Celebrating Lent


Tuesday (March 4, 2014) was known as “ Fat Tuesday, ” the peak of the Mardi Gras celebration, and Wednesday (March 5, 2014) was “ Ash Wednesday. ” One can figure out that Fat Tuesday always precedes Ash Wednesday, which is the beginning of “ Lent. ” What are these days? Can one celebrate these days as days of worship to God?

What is Ash Wednesday? Ash Wednesday is “the first day of Lent, so-called from the ceremony of putting ashes on the forehead as a sign of penitence. The ash is from palms, which are blessed on Palm Sunday of the previous year” (New Webster’s Dictionary and Thesaurus of the English Language, p. 54). What is Lent? Lent is “(in Roman Catholic and some other Western Christian Churches) the period of fasting and penitence during the forty weekdays between Ash Wednesday and Easter Eve, recalling Christ’s forty days in the wilderness” (Ibid., p. 566). In the Orthodox Eastern Churches, they fast for an additional week until Orthodox Easter. Nonetheless, Fat Tuesday received its name as the day before the forty days of fasting and filled with riotous, gratuitous and gluttonous living.

Can one celebrate Ash Wednesday and Lent as days of worship to God? What would be wrong with showing additional faith to God by also participating in these rituals? God has not authorized us to do so. Nowhere in the Bible has He commanded us to place ash on our foreheads as a sign of penitence. Nowhere has He charged us to fast for a specific forty days.

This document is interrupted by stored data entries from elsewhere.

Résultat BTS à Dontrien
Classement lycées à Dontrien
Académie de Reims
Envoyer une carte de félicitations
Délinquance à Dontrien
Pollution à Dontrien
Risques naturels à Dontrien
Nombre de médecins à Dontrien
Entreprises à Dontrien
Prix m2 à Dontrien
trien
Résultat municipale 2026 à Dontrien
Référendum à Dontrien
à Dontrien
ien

Nowhere has He authorized us to fast in recognition of the Lord’s fasting in the wilderness, as recorded in Matthew 4. Jesus said,

But thou, when thou fastest, anoint thine head, and wash thy face; that thou appear not unto men to fast, but unto thy Father which is in secret: and thy Father, which seeth in secret, shall reward thee openly. (Matt. 6:17-18).

Jesus states when we fast, it is not a public outward expression or ritual, but rather, it is to be an inward, secret expression. Paul said it best in Galatians 4:10-11, “Ye observe days, and months, and times, and years. I am afraid of you, lest I have bestowed upon you labour in vain.” The Galatians were binding certain traditions and ceremonies, especially those back under the Jewish law. Therefore, Paul was fearful that holding such would actually get in the way of serving Christ properly. Jesus gives an example in Matthew 15. Certain scribes and Pharisees came to Jesus and questioned His disciples not following the ritual of washing their hands before eating bread. “But he answered and said unto them, ‘Why do ye also transgress the commandment of God by your tradition?’” (Matthew 15:3). He later says, “But in vain they do worship me, teaching for doctrines the commandments of men” (Matthew 15:9).

God has authorized exactly what mode and method of worship by which we are to follow. Any other way, such as the observance of Fat Tuesday, Ash Wednesday or Lent that God has not authorized, would be contrary to the doctrine of Christ and is sinful (2 John 1:9).